# WHAT IS NEEDED:
Copy out all of the entries below without any change.

# Difference listings:
= Beginning of Section =
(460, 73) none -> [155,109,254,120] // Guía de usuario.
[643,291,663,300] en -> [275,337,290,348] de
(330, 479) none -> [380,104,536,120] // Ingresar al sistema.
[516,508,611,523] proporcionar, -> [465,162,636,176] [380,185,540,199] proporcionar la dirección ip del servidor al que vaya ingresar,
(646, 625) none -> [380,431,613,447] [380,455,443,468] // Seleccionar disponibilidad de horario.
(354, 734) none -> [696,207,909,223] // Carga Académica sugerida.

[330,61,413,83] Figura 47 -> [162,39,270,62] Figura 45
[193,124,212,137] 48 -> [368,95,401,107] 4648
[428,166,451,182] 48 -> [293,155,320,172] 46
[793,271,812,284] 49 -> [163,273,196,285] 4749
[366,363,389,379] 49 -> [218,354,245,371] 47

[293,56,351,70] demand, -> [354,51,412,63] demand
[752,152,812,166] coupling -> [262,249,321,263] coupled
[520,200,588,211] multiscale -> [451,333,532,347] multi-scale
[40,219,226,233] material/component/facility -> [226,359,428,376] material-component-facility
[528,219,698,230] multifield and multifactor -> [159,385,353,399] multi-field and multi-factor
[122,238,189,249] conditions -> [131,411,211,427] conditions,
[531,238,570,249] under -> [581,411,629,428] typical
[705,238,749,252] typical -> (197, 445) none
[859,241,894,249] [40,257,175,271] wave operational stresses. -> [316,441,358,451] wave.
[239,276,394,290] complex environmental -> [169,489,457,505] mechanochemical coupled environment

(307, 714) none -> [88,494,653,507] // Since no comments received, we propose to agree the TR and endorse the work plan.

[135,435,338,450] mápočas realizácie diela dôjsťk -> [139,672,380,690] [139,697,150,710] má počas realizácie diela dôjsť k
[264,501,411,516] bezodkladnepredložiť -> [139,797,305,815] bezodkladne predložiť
= End of Section =
# YOUR RESPONSE:
(460, 73) none -> [155,109,254,120] // Guía de usuario.
[643,291,663,300] en -> [275,337,290,348] de
(330, 479) none -> [380,104,536,120] // Ingresar al sistema.
[516,508,611,523] proporcionar, -> [465,162,636,176] [380,185,540,199] proporcionar la dirección ip del servidor al que vaya ingresar,
(646, 625) none -> [380,431,613,447] [380,455,443,468] // Seleccionar disponibilidad de horario.
(354, 734) none -> [696,207,909,223] // Carga Académica sugerida.

[330,61,413,83] Figura 47 -> [162,39,270,62] Figura 45
[193,124,212,137] 48 -> [368,95,401,107] 4648
[428,166,451,182] 48 -> [293,155,320,172] 46
[793,271,812,284] 49 -> [163,273,196,285] 4749
[366,363,389,379] 49 -> [218,354,245,371] 47

[293,56,351,70] demand, -> [354,51,412,63] demand
[752,152,812,166] coupling -> [262,249,321,263] coupled
[520,200,588,211] multiscale -> [451,333,532,347] multi-scale
[40,219,226,233] material/component/facility -> [226,359,428,376] material-component-facility
[528,219,698,230] multifield and multifactor -> [159,385,353,399] multi-field and multi-factor
[122,238,189,249] conditions -> [131,411,211,427] conditions,
[531,238,570,249] under -> [581,411,629,428] typical
[705,238,749,252] typical -> (197, 445) none
[859,241,894,249] [40,257,175,271] wave operational stresses. -> [316,441,358,451] wave.
[239,276,394,290] complex environmental -> [169,489,457,505] mechanochemical coupled environment

(307, 714) none -> [88,494,653,507] // Since no comments received, we propose to agree the TR and endorse the work plan.

[135,435,338,450] mápočas realizácie diela dôjsťk -> [139,672,380,690] [139,697,150,710] má počas realizácie diela dôjsť k
[264,501,411,516] bezodkladnepredložiť -> [139,797,305,815] bezodkladne predložiť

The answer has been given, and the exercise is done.